Annie Jump Cannon
Occupation: Astronomer and Curator
Year born: 1863
Research Areas: Stars, Stellar Classification, Spectroscopy
"In our troubled days it is good to have something outside our planet, something fine and distant for comfort"
Annie was born on 11 December 1863, in Dover, Delaware, USA. From a young age, she had a love for the night sky. She used to climb through a trapdoor in the roof to watch the stars. Her mum encouraged her interest and taught her the names of the constellations.
As she got older, Annie's passion remained. She studied physics and astronomy at Wellesley College, USA. A few years after college, she visited Europe to take photos of a solar eclipse. However, soon after Annie arrived, her mother sadly died. Annie had to go back to the USA to find a job.
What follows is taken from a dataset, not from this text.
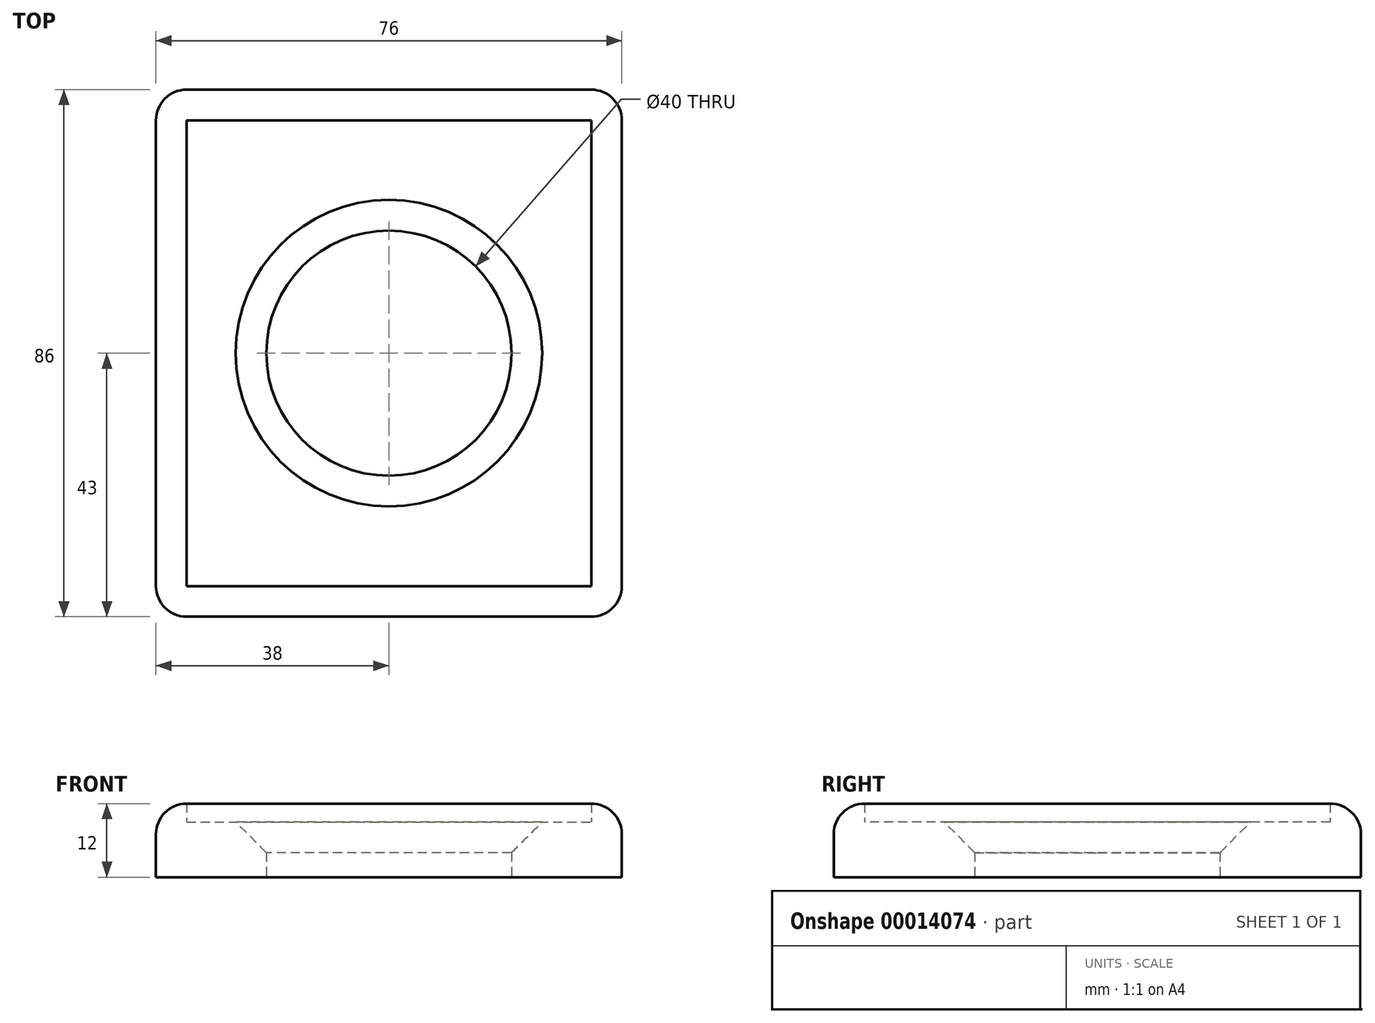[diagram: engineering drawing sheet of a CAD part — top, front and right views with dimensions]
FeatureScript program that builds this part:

At this point in history, there were very few jobs for women in science. Annie found work in a junior school as a physics teacher. When she wasn't teaching, she spent her time taking extra lessons in astronomy. She was very interested in the science of light and what it could be used for.
When she was 33, Annie got a job as a research assistant at the Harvard Observatory. Her job was to examine the data collected by the male astronomers. The team were creating a catalogue of the stars. This would include a map of the night sky as well as a way of classifying stars. Classifying means putting things into different groups based on their similarities.
Annie's work was fast and accurate. She could classify 3 stars a minute. During her career, she classified about 350,000 stars. No one else in the world was as fast as her.
While the catalogue was being put together, the team disagreed about the best way to classify stars. Annie put forward a new, simple idea. Her idea was to group stars by their surface temperatures. Her system is known as the OBAFGKM system and is still used today.
Annie was not paid well for her efforts. She earned a lot less than the secretaries at Harvard. In 1907, Annie finished her studies and got a Master’s degree. In 1911, Annie finally received a promotion for her hard work. She became the Curator of Astronomical Photographs at Harvard.
Annie was the first woman to get an honorary doctorate from Oxford University, UK. She became a curator at Harvard and won the Henry Draper Medal. In 1935 she created the Annie J Cannon Prize. The annual prize is still given out each year. It is for women who have done outstanding work in astronomy at the start of their careers.
Annie also worked to improve the rights of women. She fought for women’s suffrage and was a member of the National Women’s Party.